Eighteen can be a liberating age. You're legally an adult. You can vote. You may be going to college soon if you're not already there. And, you can get a credit card.
As eager as you may be to get your first credit card, many credit card companies aren't so eager to give you one. Rather than putting in several credit card applications to see who's going to approve you, target just a few companies that are known for giving credit cards to first-timers.
Make sure you're ready for your first credit card.
Being old enough to qualify for a credit card does not mean you’re ready for one. You need to be responsible enough to charge only what you can afford and to pay your bill every month without being reminded. Getting your first credit card before being fully prepared can spell disaster for your credit. Once your credit is damaged, it can be difficult getting it back on track.
Don’t set yourself up for failure; learn all you can about credit cards before getting one. If you're not ready, there are steps you can take to get there.
Understand the credit card landscape for young adults.
Getting approved for a first credit card can be tough, especially if you're younger than 21 and more so if you don't have a job.
Federal law requires adults younger than 21 to have verifiable income before they can be approved for a credit card without a cosigner. Income must be from a job. However, child support or government benefits may allow you to be approved.
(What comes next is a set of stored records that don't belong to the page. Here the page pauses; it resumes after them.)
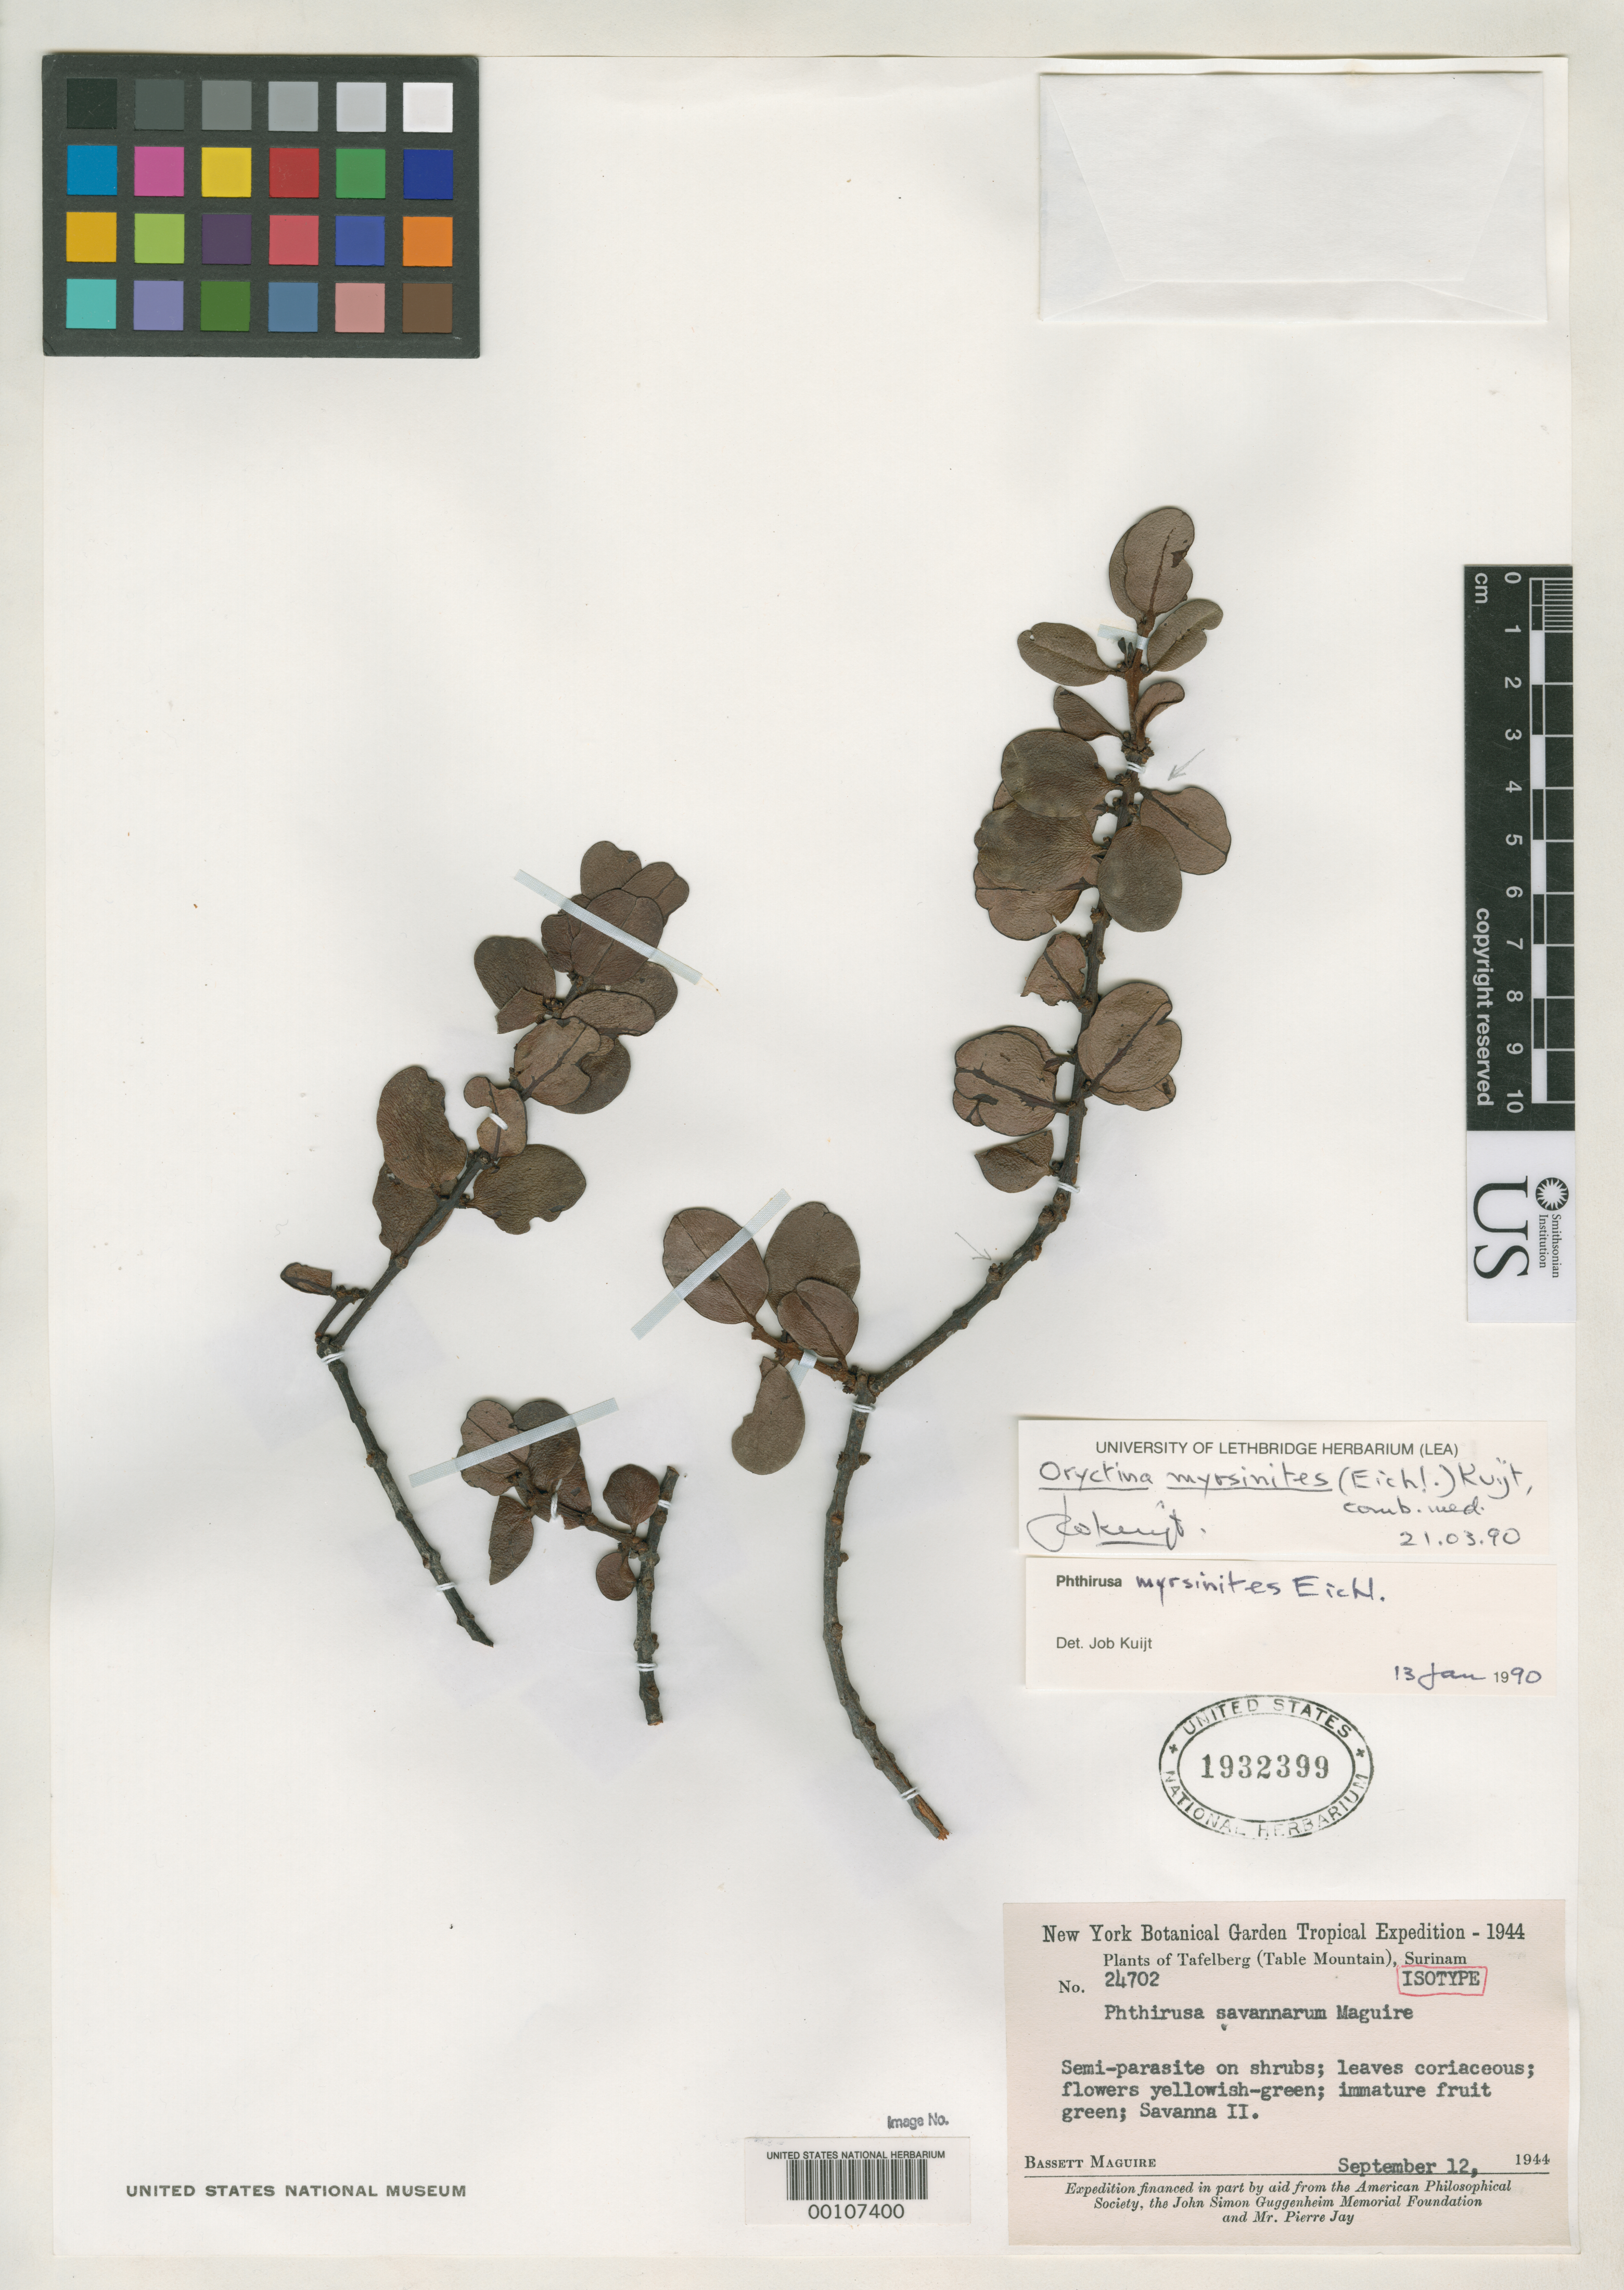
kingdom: Plantae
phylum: Tracheophyta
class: Magnoliopsida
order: Santalales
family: Loranthaceae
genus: Phthirusa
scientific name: Phthirusa savannarum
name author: Maguire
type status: Isotype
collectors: B. Maguire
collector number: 24702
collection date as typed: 12 Sep 1944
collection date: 1944-09-12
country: Suriname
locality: Tafelberg (Table Mountain), savanna II.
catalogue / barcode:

If you don’t have income, then you’ll have to find someone who’s willing to open a joint credit card with you or make you an authorized user on one of their credit cards.
Another thing that makes it tough to get a first credit card is insufficient credit history.
Know where to go to get your first credit card.
If you're enrolled in college, you have a good chance of getting approved for a student credit card from a major credit card issuer. However, some student credit cards have high interest rates and annual fees, both bad options for a first credit card.
If you've been responsible with a checking or savings account, try applying for your first credit card at your bank. An existing banking relationship can improve your chances of getting a credit card application approved, especially if you’ve handled your account responsibly. You can apply online, but visiting a bank branch would put you face-to-face with a representative who may have more authority to get your application approved.
Retail and department stores typically have more favorable approval odds. On the downside, they have high interest rates that make it expensive to carry a balance from one month to the next. Another downside of these cards is they aren't versatile—you can use them only in that store. However, retailers often encourage spending by offering discounts for using the card, and having a retail store credit card as your first credit card can help you build up a good enough credit history to apply for a major credit card within a few months.
Look for cards that target moderate or limited credit.
Certain credit card websites list the type of credit history needed to get approved. For a first credit card, look for credit cards that accept applicants with moderate or no credit. Applying for cards that are geared toward your specific credit history improves your chances of getting approved. Avoid applications for credit cards requiring excellent credit, because you probably will get denied.
Ask someone for help.
You may have a relative—a parent, for example—who’s willing to help you get your first credit card by cosigning with you. Cosigning is risky—any mistakes you make will affect yours and the cosigner's credit—but it can be a good way to jumpstart your credit. Agree upfront that you’ll be responsible for making the payments on time each month and that you'll abide by all the credit card terms. Then, consider closing the joint account once you can qualify for a credit card on your own.
Don't be discouraged by denials.
Don't be surprised if you're denied for the first credit card you apply for—or the first few credit cards you apply for. Even people with established credit histories are sometimes denied. It may be helpful to know that you’ll get a letter, an adverse action notice, in the mail that includes the specific reason you were denied. The information in this letter will be useful in planning your next step. You may need to apply for a different type of credit card or jumpstart your credit by using a secured credit card.
Frequently Asked Questions (FAQs)
How old do I have to be to get a credit card?
You have to be at least 18 years old to get a credit card, and Chase Bank warns that it may be difficult before you reach at least age 21. It can depend on whether you have a reliable and dependable source of income.
What is a secured credit card?
You can apply for a secured credit card if your lack of a credit history keeps you from getting a standard card. You must make a deposit with the lender, usually equal to the credit limit on the account. The bank holds the deposit and can claim the money if you don't make your payments as agreed. You may have the chance to convert it to an unsecured credit card later on. Be sure that the card issuer reports payments to the credit bureaus so you can build a credit history and eventually get an unsecured credit card.